Friday, December 19, 2008

sunrise and colours..

it was the most beautiful sunrise i could recall.

the cracking of dawn and the only sound it made was the chirping of birds and the breeze whispering the day's secrets to the leaves and flowers.

the hills and the clouds, still in the passionate embrace of the night.

sunrays reluctantly separating the passionate embrace with promises of more passion.

i saw it all.

i wanted to be a part of the sunrise, not a spectator...

the sky was a perfect blue, actually it was many hues of blue,
somewhere going deep, somewhere growing faint but never ceasing to be blue...
the colour most faithful to the sky.


if i was a colour, what would it be?
i just asked a friend, and she said "white"!
i was surprised. white, and me!
she said, "i can't place you as a colour with a set flavour..like for instance red is vibrant..green is soothing..etc..etc..white is so very subtle..gels with anything yet distinct."

so to her, i became white!
funny. i never thought of white as my colour or a colour that explains me.

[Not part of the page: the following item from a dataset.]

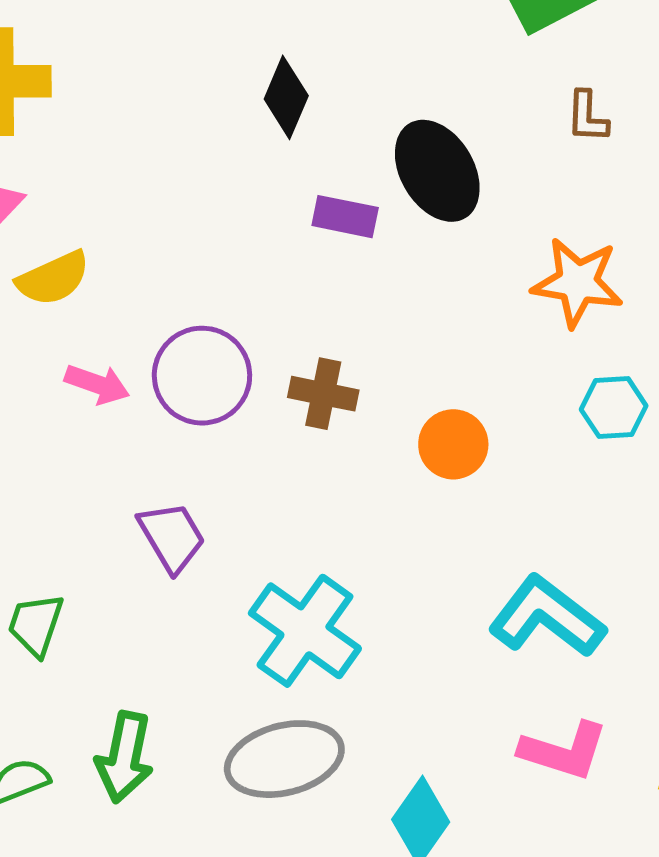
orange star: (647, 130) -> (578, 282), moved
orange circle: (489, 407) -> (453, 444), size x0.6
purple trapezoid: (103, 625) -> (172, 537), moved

Manner of Speaking (OST-A Mighty Heart)

In a Manner of speaking
I just want to say That
I could never forget the way
You told me everything
By saying nothing

In a manner of speaking
I don't understand
How love in silence becomes reprimand
But the way that i feel about you
Is beyond words

Oh give me the words
Give me the words
That tell me nothing

Ohohohoh give me the words
Give me the words
That tell me everything

In a manner of speaking
Semantics won't do
In this life that we live we only make do
And the way that we feel
Might have to be sacrificed

So in a manner of speaking
I just want to say
That just like you I should find a way
To tell you everything
By saying nothing.

Oh give me the words
Give me the words
That tell me nothing

Ohohohoh give me the words
Give me the words
That tell me everything

Oh give me the words
Give me the words
That tell me nothing

Ohohohoh give me the words
Give me the words
That tell me everything

Thursday, December 18, 2008

first day

Thursday, June 19, 2008


first day and like all first thing excitement fills the heart. amazing day in a way. the image that stayed on is the tomb, two people smoking and the moon shining careful enough not to disturb the two people who are tied by the ropes of destiny. this image reminded me of many more images, of people being brought together, of stories being written, of heart being broken, of dream beings revived. yet the emptiness is so comfortable now. it is an emptiness which is full in itself.

last night i was thinking of "waiting"...
how i seemed to forget waiting, the anxiety, ecstasy that waiting brings along. i miss that.
does "not waiting" means i have reached the end of the road?